Prader-Willi syndrome, a rare genetic condition in which people never feel full, and so they want to eat constantly, according to the Mayo Clinic.
Obesity Health Effects
Generally, obese persons have a shorter life expectancy; they suffer earlier, more often, and more severely from a large number of diseases than do their normal-weight counterparts. For example, people who are obese are also frequently affected by diabetes; in fact, worldwide, roughly 90 percent of type II diabetes cases are caused by excess weight. According to the CDC, obesity increases the risk of developing a number of potentially serious health problems, including:
- Coronary heart disease
- High blood pressure
- Type 2 diabetes
- Some cancers (breast, colon, endometrial, gallbladder, kidney, and liver)
- Sleep apnea
- High LDL cholesterol, low HDL cholesterol, or high levels of triglycerides
- Infertility or irregular periods besides its physical consequences, obesity may also take an emotional toll: Some people with obesity experience depression, feelings of social isolation, discrimination and an overall lower quality of life, according to the Mayo Clinic.
How to improve your health from Obesity
According to the CDC, here are some tips that may help people lose weight successfully:
Keep a daily food diary, which can make people more aware of what foods they eat, when they eat them and how much they consume, as well as identify potentially unhealthy eating habits, such as eating when stressed or not hungry. Make small changes to your eating habits, such as eating more slowly, putting your fork down between bites and drinking more water, which can all help to reduce the number of calories people consume.

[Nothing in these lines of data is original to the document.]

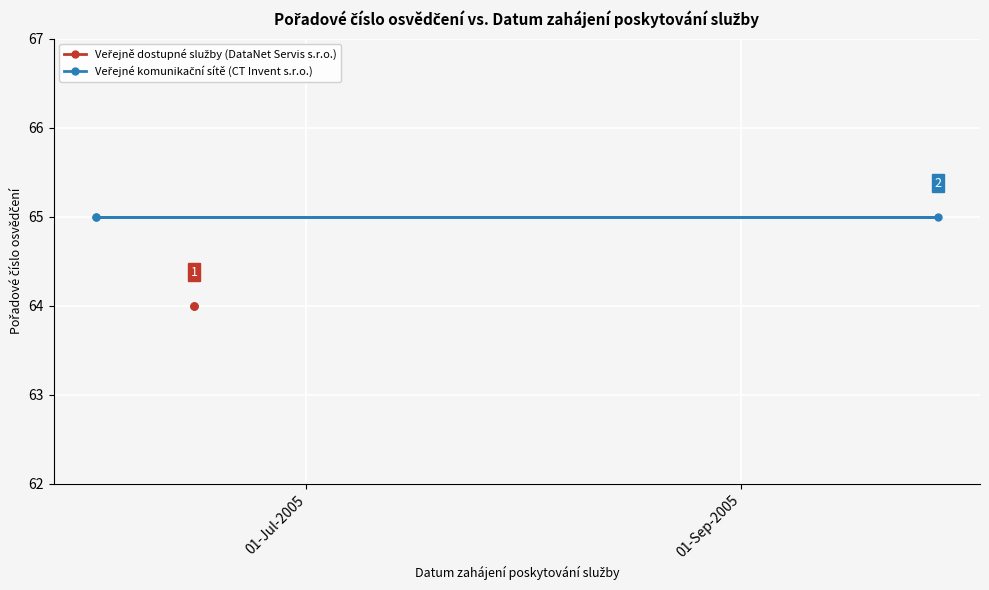

Is this an area chart (filled region under the line)?

No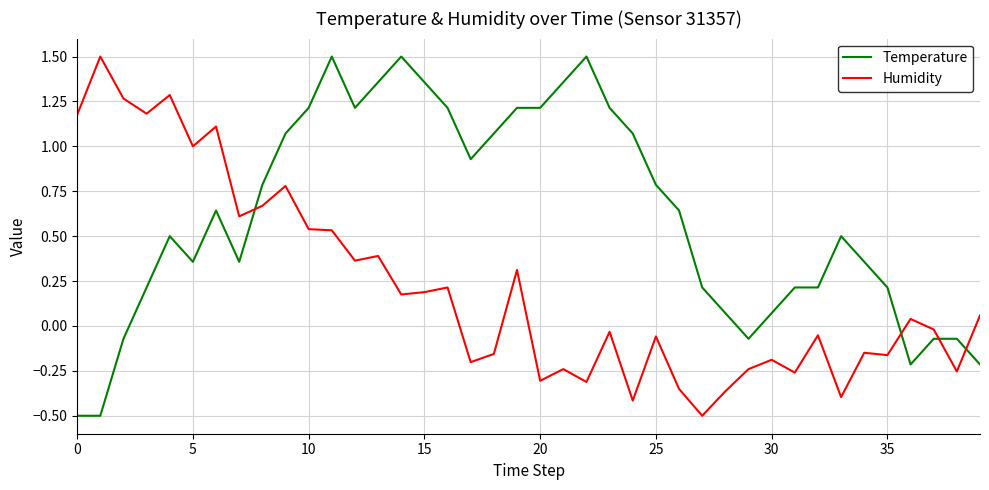

Which series has the largest total across all categories?

Temperature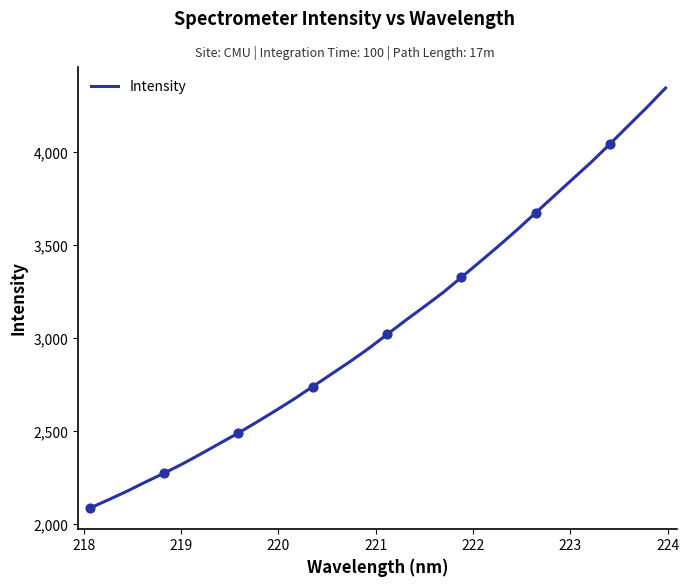

What is the greatest value displayed?

4345.8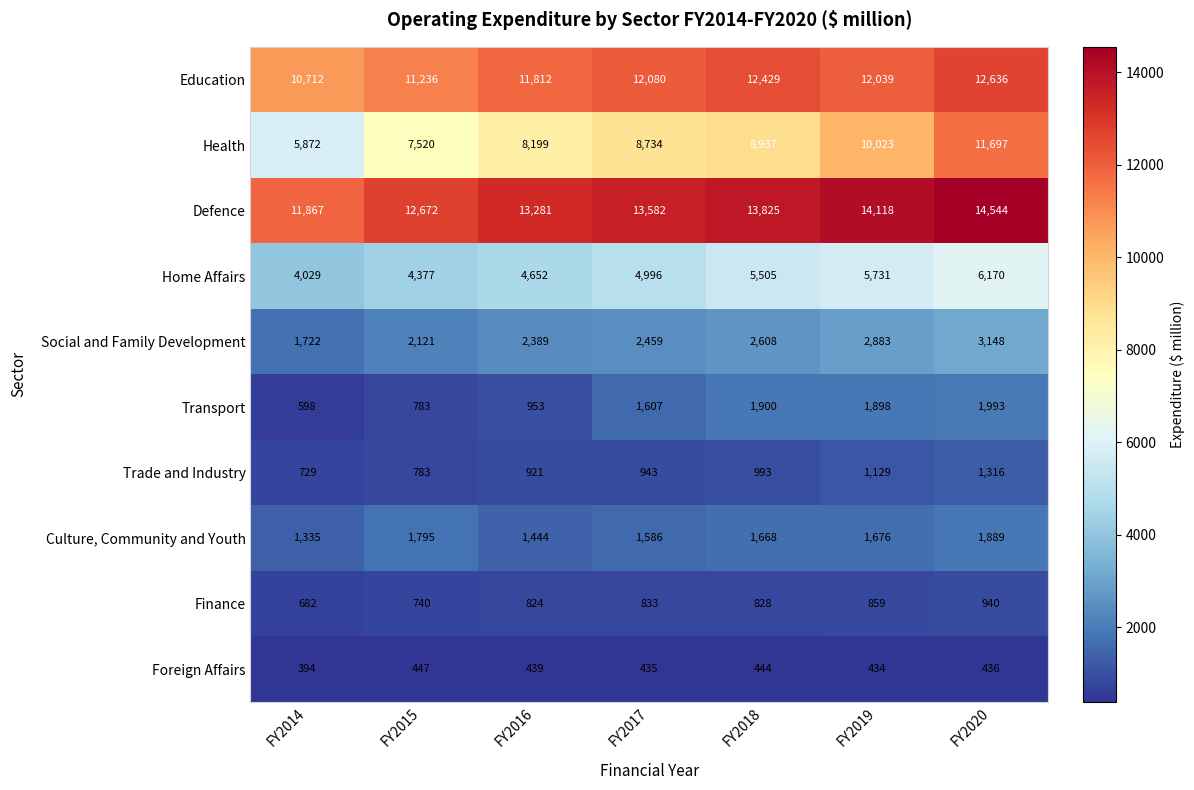

At how many categories does at least one series exceed 2925?

7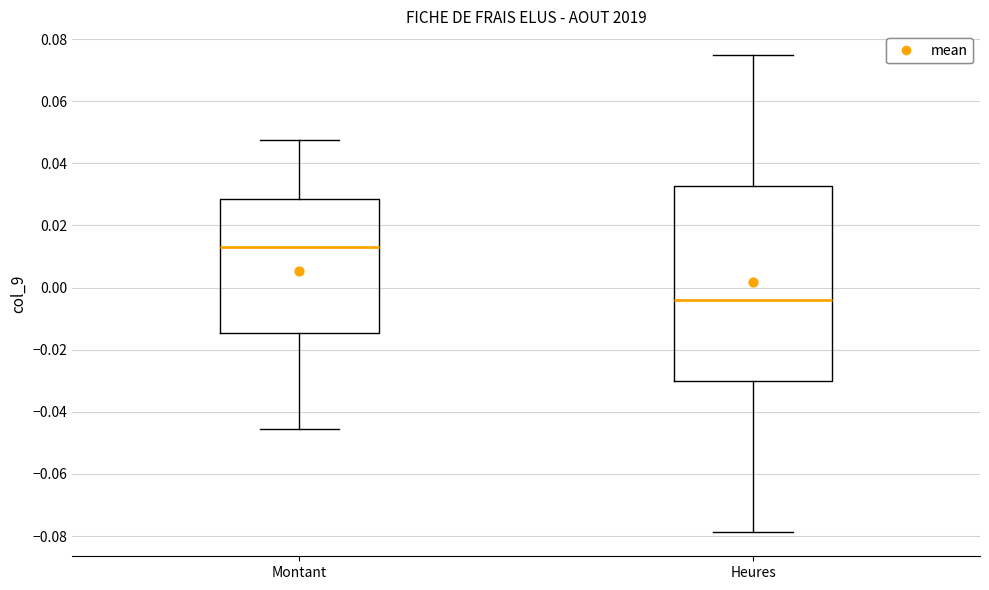

Reading left to right, read every box against the y-axis: the position of its median line, the range the box covers, and the ends of its whiskers. The values are not printed on the chart, so give them approximately, as read against the axis.

Montant: median 0.014, box -0.014 to 0.028, whiskers -0.046 to 0.048
Heures: median -0.004, box -0.030 to 0.032, whiskers -0.078 to 0.074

Once you’ve lost weight, regular physical activity (60 to 90 minutes of moderate-intensity physical activity per day, on most days of the week) can help keep weight off, the CDC says.
In addition, according to the Mayo Clinic, to achieve a healthy weight and adopt healthier eating habits, people may need to see several health professionals, including a dietitian, behavioral therapist, exercise physiologist and obesity expert. Working with a diverse team of health experts can help people make long-term changes in their eating and exercise habits and develop strategies to address any emotional and behavioral issues that may lead to weight gain and unhealthy lifestyle habits.
Treatment for Obesity
The treatment of obesity has two main objectives: removal of the causative factors, which may be difficult if the causes are of emotional or psychological origin, and removal of surplus fat by reducing food intake. Return to normal body weight by reducing calorie intake is best done under medical supervision. Dietary fads and reducing diets that produce quick results without effort are of doubtful effectiveness in reducing body weight and keeping it down, and most are actually deleterious to health. (See dieting.) Weight loss is best achieved through increased physical activity and basic dietary changes, such as lowering total calorie intake by substituting fruits and vegetables for refined carbohydrates.
Also check: Losing Weight Healthily
Several drugs are approved for the treatment of obesity. Two of them are Belviq (lorcaserin hydrochloride) and Qsymia (phentermine and topiramate). Belviq decreases obese individuals’ cravings for carbohydrate-rich foods by stimulating the release of serotonin, which normally is triggered by carbohydrate intake. Qsymia leverages the weight-loss side effects of topiramate, an antiepileptic drug, and the stimulant properties of phentermine, an existing short-term treatment for obesity.
Other treatment options for obesity include certain prescription and over-the-counter medications that curb appetite, such as orlistat and lorcaserin, but can cause side effects, such as cramping, diarrhea, headaches, dizziness and nausea, according to the Mayo Clinic. Weight loss medication should be used along with diet and exercise to help people lose weight, and some weight loss medications are only intended for short-term use.